Cost model: per GPU-second. A single A100 is roughly $2-4/hour on demand on these platforms; H100 is $4-8/hour. The math works if your average utilization is below about 20% — you pay only when serving, no idle cost.
When to pick: any open-weights model where you can't or won't go to Tier 1; bursty workloads with high variance; teams without dedicated infra capacity.
Tier 3: Dedicated or owned GPUs
You rent GPU instances long-term (reserved instances on hyperscalers, dedicated instances on specialized GPU clouds) or you own hardware in a colo. Pay per-hour for the box whether you use it or not.
Cost model: the break-even vs serverless depends on utilization. At ~60-70% average utilization (i.e., GPU is actively serving 14-17 hours out of 24), dedicated rental beats serverless. Above 70%, owned hardware in colo beats rental over a 2-3 year amortization. Below 40%, serverless is almost always cheaper.
When to pick: high-volume, steady-state open-model workloads; cases where privacy requires on-premise; cases where you need custom hardware (very large models, specialized accelerators). This is the tier where ops costs get real — monitoring, patching, model updates, the GPU driver update that takes down production for two hours.
The economic crossovers that matter
From real client numbers: a moderate-volume workload (10M requests/day, 300-token avg response, Llama 3.1 70B) costs roughly: $5K/day on managed API (if available), $2-3K/day on serverless GPU, $1K/day on dedicated rental at 70% utilization, $400/day on amortized owned hardware at 85% utilization.
Each step down is about 50% cost reduction and 3-5x the ops burden. The savings only make sense if you either can't use the lower-ops tier (model choice, privacy) or if ops cost is marginal for you (existing infra team, existing hardware).
Model selection changes the calculus
Open models keep getting better per parameter.

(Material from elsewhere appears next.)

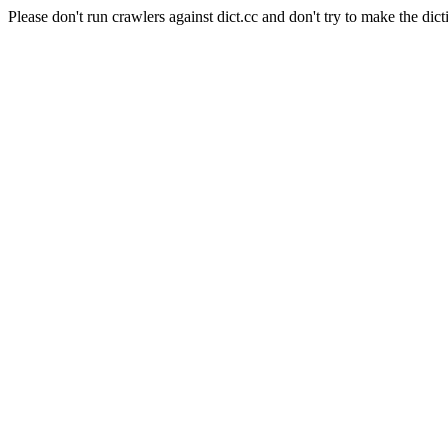
Please don't run crawlers against dict.cc and don't try to make the dict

Llama 3.3 70B hits quality that required Llama 3 405B eighteen months earlier. This shrinks the hardware footprint required for a given quality bar — and thus shrinks the break-even utilization. Every year the tier-3 advantage grows for teams that keep up with model releases.
Our current recommendation: Tier 1 as default, Tier 2 when model choice forces open-weights or when tier-1 pricing gets bad at scale, Tier 3 only when you have genuine scale (consistent multi-million-requests/day), an ops team, and a cost model that shows meaningful savings. Don't skip Tier 2 on the way to Tier 3.